Stored records:
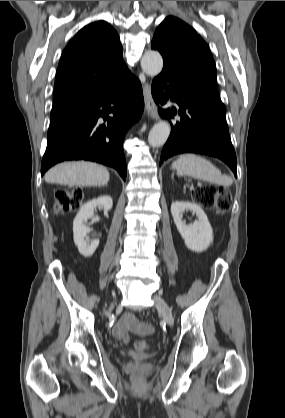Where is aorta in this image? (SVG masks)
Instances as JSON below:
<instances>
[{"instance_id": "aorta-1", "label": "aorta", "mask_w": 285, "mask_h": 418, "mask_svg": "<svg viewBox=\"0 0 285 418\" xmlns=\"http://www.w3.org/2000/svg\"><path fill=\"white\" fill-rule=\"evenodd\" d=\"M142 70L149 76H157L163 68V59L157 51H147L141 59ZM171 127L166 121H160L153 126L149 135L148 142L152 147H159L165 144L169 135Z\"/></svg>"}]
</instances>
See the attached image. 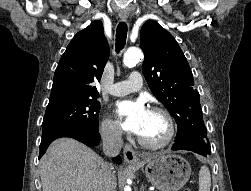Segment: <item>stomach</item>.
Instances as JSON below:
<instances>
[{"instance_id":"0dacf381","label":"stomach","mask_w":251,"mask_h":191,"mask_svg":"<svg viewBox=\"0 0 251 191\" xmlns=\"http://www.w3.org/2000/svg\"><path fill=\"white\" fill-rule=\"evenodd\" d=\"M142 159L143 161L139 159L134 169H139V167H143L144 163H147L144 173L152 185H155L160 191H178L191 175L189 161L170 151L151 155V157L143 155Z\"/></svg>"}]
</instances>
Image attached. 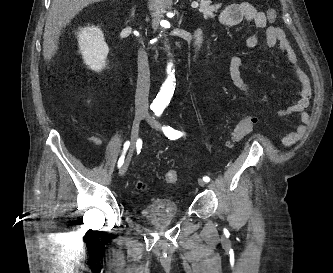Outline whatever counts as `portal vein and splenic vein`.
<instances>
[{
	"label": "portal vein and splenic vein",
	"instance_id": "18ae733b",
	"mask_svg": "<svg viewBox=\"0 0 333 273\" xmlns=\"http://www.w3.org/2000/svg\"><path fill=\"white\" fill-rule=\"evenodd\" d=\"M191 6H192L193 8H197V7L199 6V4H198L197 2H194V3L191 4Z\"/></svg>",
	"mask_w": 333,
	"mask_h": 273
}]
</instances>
...
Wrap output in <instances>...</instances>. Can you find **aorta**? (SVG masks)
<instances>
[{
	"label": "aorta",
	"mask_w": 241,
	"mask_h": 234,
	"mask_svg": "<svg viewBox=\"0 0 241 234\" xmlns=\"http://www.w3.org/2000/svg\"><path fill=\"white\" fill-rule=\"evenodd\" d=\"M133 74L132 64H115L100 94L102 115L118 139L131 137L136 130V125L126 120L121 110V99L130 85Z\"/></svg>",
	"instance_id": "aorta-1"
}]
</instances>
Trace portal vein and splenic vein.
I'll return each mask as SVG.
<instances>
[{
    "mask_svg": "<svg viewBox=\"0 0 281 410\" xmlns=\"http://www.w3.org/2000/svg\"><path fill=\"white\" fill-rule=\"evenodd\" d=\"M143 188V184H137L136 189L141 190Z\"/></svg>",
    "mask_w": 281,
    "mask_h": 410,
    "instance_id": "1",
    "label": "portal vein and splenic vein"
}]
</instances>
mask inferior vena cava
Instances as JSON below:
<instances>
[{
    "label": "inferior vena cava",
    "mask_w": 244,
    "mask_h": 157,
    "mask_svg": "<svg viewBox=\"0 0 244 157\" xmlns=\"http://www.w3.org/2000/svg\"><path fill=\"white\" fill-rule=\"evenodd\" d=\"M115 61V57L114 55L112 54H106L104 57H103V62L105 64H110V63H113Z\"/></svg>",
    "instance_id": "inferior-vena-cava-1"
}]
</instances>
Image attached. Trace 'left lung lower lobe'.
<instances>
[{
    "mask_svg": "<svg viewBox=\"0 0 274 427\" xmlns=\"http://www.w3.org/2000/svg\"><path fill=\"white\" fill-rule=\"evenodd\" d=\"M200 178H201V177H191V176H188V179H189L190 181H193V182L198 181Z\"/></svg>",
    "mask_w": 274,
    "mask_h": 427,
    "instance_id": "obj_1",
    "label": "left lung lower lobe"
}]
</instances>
---
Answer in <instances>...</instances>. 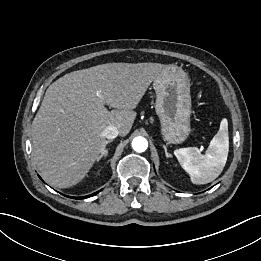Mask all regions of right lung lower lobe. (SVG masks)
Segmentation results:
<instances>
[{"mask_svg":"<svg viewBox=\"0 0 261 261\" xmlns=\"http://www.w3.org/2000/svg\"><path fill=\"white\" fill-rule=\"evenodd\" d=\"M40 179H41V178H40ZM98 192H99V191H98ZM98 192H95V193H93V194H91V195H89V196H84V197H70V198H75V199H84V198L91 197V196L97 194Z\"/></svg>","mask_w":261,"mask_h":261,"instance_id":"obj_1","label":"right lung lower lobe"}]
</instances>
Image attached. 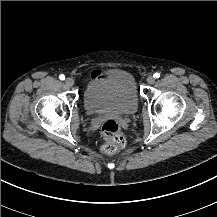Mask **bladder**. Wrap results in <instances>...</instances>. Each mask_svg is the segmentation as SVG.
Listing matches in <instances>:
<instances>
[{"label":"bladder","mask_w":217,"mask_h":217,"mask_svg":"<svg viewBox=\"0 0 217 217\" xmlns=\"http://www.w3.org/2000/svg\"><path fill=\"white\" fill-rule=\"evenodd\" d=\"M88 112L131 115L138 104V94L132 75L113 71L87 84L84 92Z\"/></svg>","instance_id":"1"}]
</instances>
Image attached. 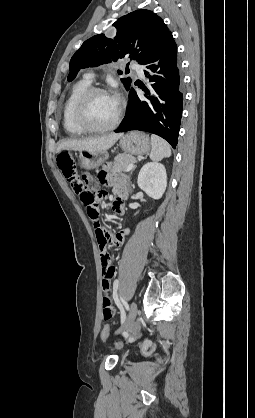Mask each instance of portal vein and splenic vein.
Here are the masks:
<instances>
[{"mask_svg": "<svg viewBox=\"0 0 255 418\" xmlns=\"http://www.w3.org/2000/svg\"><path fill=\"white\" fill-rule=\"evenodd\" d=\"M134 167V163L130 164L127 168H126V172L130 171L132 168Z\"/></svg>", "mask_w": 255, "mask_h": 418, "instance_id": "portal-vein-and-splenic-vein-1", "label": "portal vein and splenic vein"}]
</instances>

◆ WHAT TO PRODUCE ◆
Which lines in the listing contain the string "Trace" with matching case? Pull out each of them.

◆ TASK SOLUTION ◆
Trace portal vein and splenic vein.
Image attached. Trace 'left lung lower lobe'.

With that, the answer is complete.